Alternatively, RNAs reverse-transcription to generate a cDNA
library can be carried out in a targeted manner, i.e., using
specific primers and thereby creating a cDNA library of custom
sequences only.
[0257] In one embodiment, generating a library of cDNA, in
particular reverse-transcribing RNAs, leads to nucleotide
substitution. Such nucleotide substitutions occur randomly in a
small number on any reverse-transcribed RNA, in absence of chemical
modification. However, an upsurge of such substitutions is observed
during reverse-transcription of RNAs which were previously
labelled, and further chemically-modified by techniques such as
alkylation, oxidative-nucleophilic-aromatic substitution,
osmium-mediated transformation or the like, as described
hereinabove. This upsurge of substitutions is illustrated in the
"Examples" section further below.
[0258] Amplifying the cDNA library can be carried out by methods
well-known to the one skilled in the art.
[0259] Amplification of the cDNA library can be carried out in a
random manner, i.e., using random primers and thereby amplifying
the whole or major part of the cDNA library. Alternatively,
amplification of the cDNA library can be carried out in a targeted
manner, i.e., using specific primers and thereby amplifying only
custom sequences in the cDNA library.
[0260] Sequencing the cDNA library can be carried out by methods
well-known to the one skilled in the art. In one embodiment,
sequencing the cDNA library is carried out by Next Generation
Sequencing (NGS), deep sequencing or targeted sequencing of custom
sequences.
[0261] Methods for NGS are known to the one skilled in the art, and
comprise, but are not limited to, paired-end sequencing, sequencing
by synthesis, single-read sequencing.
[0262] Platforms for NGS are available, and include, but are not
limited to, Illumina MiSeq (Illumina), Ion Torrent PGM
(ThermoFisher Scientific), PacBio RS (PacBio), Illumina GAIIx
(Illumina), Illumina HiSeq 2000 (Illumina).

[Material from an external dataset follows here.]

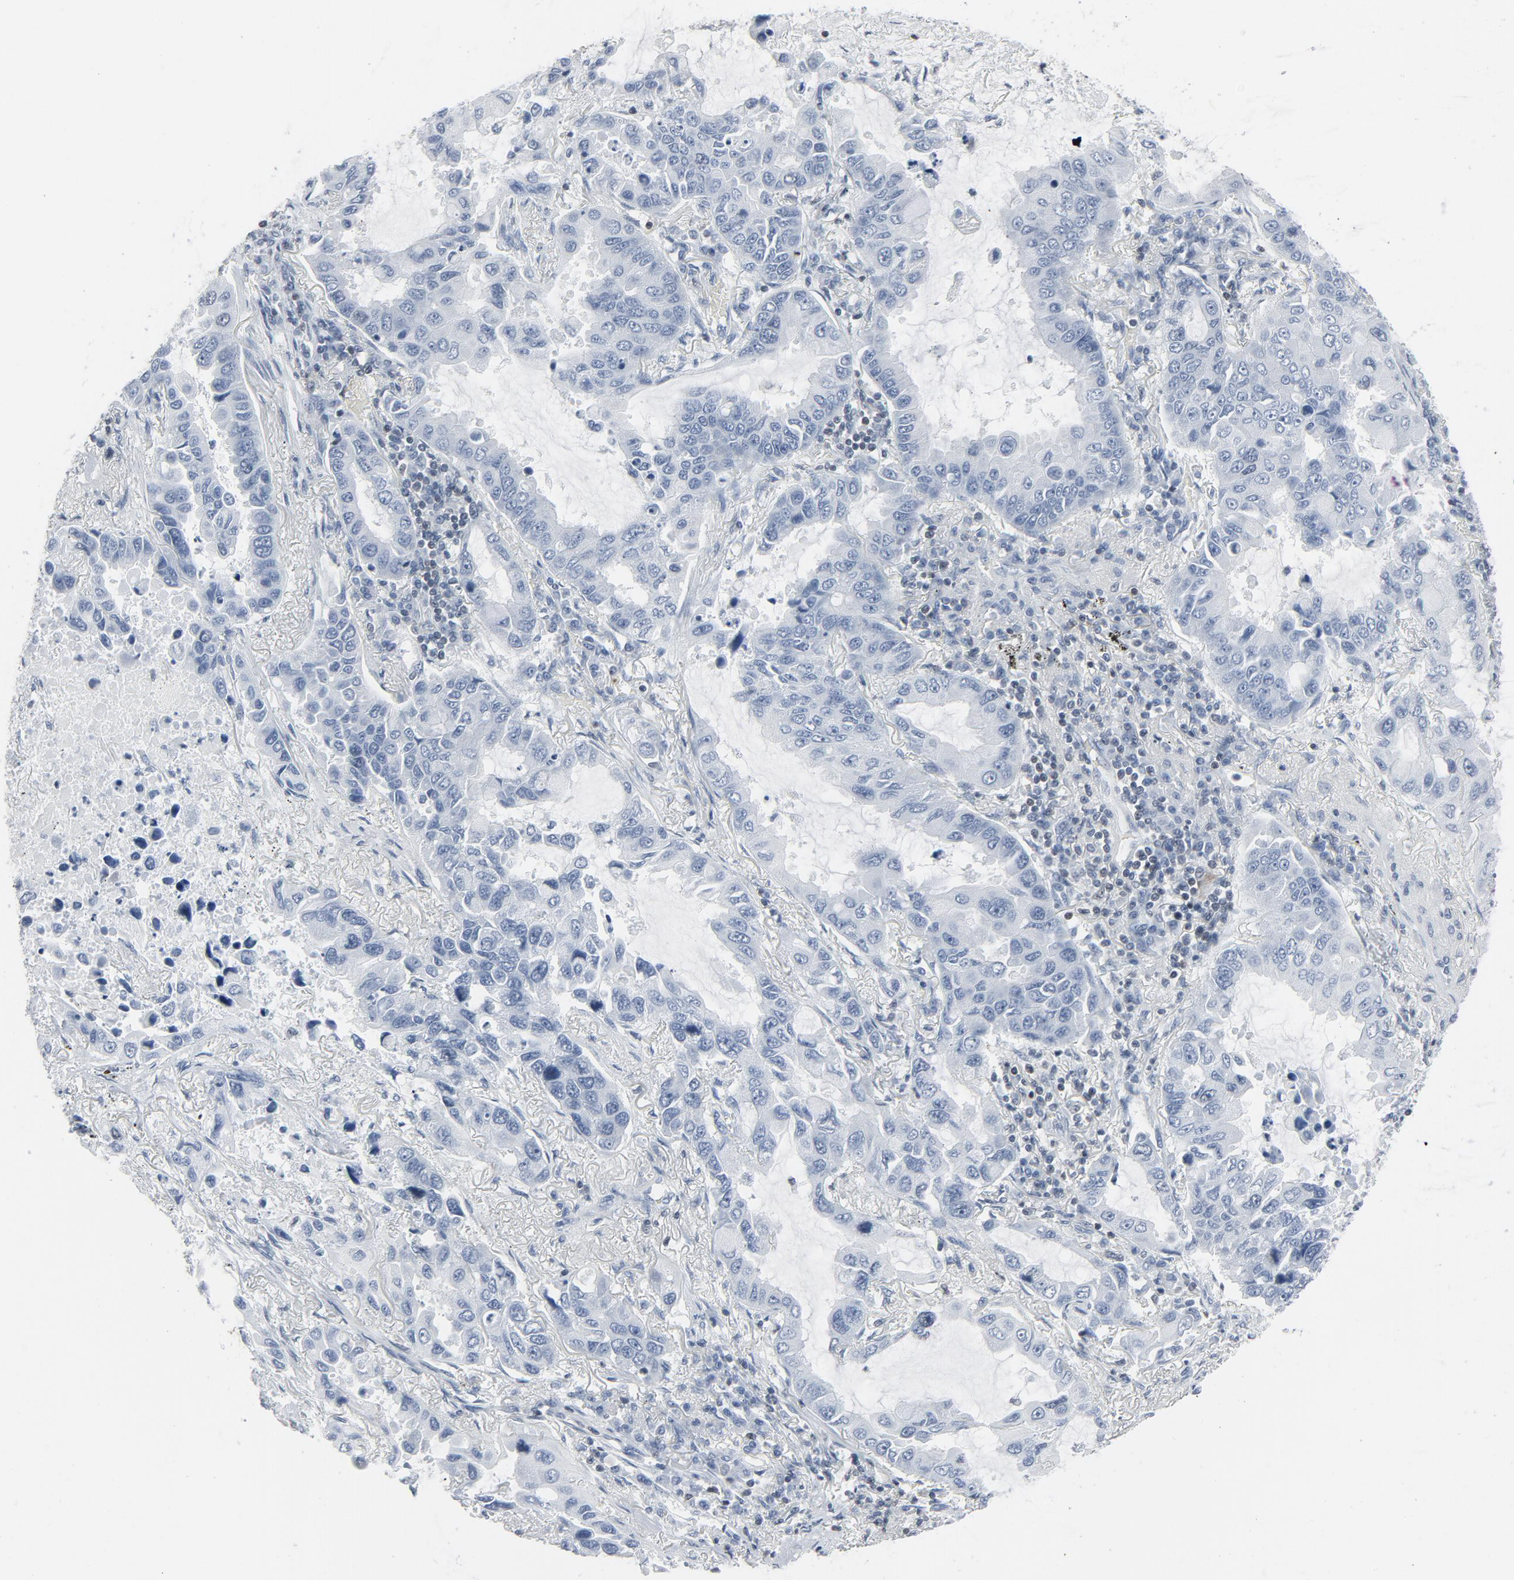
{"staining": {"intensity": "negative", "quantity": "none", "location": "none"}, "tissue": "lung cancer", "cell_type": "Tumor cells", "image_type": "cancer", "snomed": [{"axis": "morphology", "description": "Adenocarcinoma, NOS"}, {"axis": "topography", "description": "Lung"}], "caption": "A high-resolution histopathology image shows immunohistochemistry staining of lung cancer, which reveals no significant positivity in tumor cells.", "gene": "STAT5A", "patient": {"sex": "male", "age": 64}}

[0263] The step of sequencing the cDNA library can be carried out
using commercially available kits, such as MiSeq reagent kit v2
(Illumina).
[0264] In one embodiment, sequencing the cDNA library yields a set
of sequence reads.
[0265] In one embodiment, the method according to the present
invention comprises a step of comparing the number of substituted
nucleotides in the first set of sequence reads mapping against at
least one microbial--preferably viral, bacterial, archaeal, fungal
or protozoan--nucleic acid sequence hit with a control
sequence.
[0266] By "substituted nucleotides", it is meant a nucleotide
replaced by another with respect to the microbial--preferably
viral, bacterial, archaeal, fungal or protozoan--nucleic acid
sequence hit. Typically, any nucleotide can be replaced by any
other nucleotide, such as a thymidine being replaced by a cytosine
(T.fwdarw.C), by an adenine (T.fwdarw.A) or by a guanine
(T.fwdarw.G). The same applies to adenine (A), cytosine (C) and
guanine (G) being replaced by any of the three other
nucleotides.
[0267] Such substitutions occur randomly in a small number, in
particular during steps of reverse-transcription. The present
invention is however based on the upsurge of such substitutions in
the case where RNAs were previously labelled, and further submitted
to chemical modification methods such as alkylation,
oxidative-nucleophilic-aromatic substitution, osmium-mediated
transformation and the like.
[0268] In one embodiment, the total number of substituted
nucleotides in the first set of sequence reads mapping against the
at least one microbial--preferably viral, bacterial, archaeal,
fungal or protozoan--nucleic acid sequence hit is compared with the
total number of substituted nucleotides in the control
sequence.
[0269] In one embodiment, the number of T.fwdarw.C substitutions in
the first set of sequence reads mapping against the at least one
microbial--preferably viral, bacterial, archaeal, fungal or
protozoan--nucleic acid sequence hit is compared to the number of
T.fwdarw.C substitutions in the control sequence.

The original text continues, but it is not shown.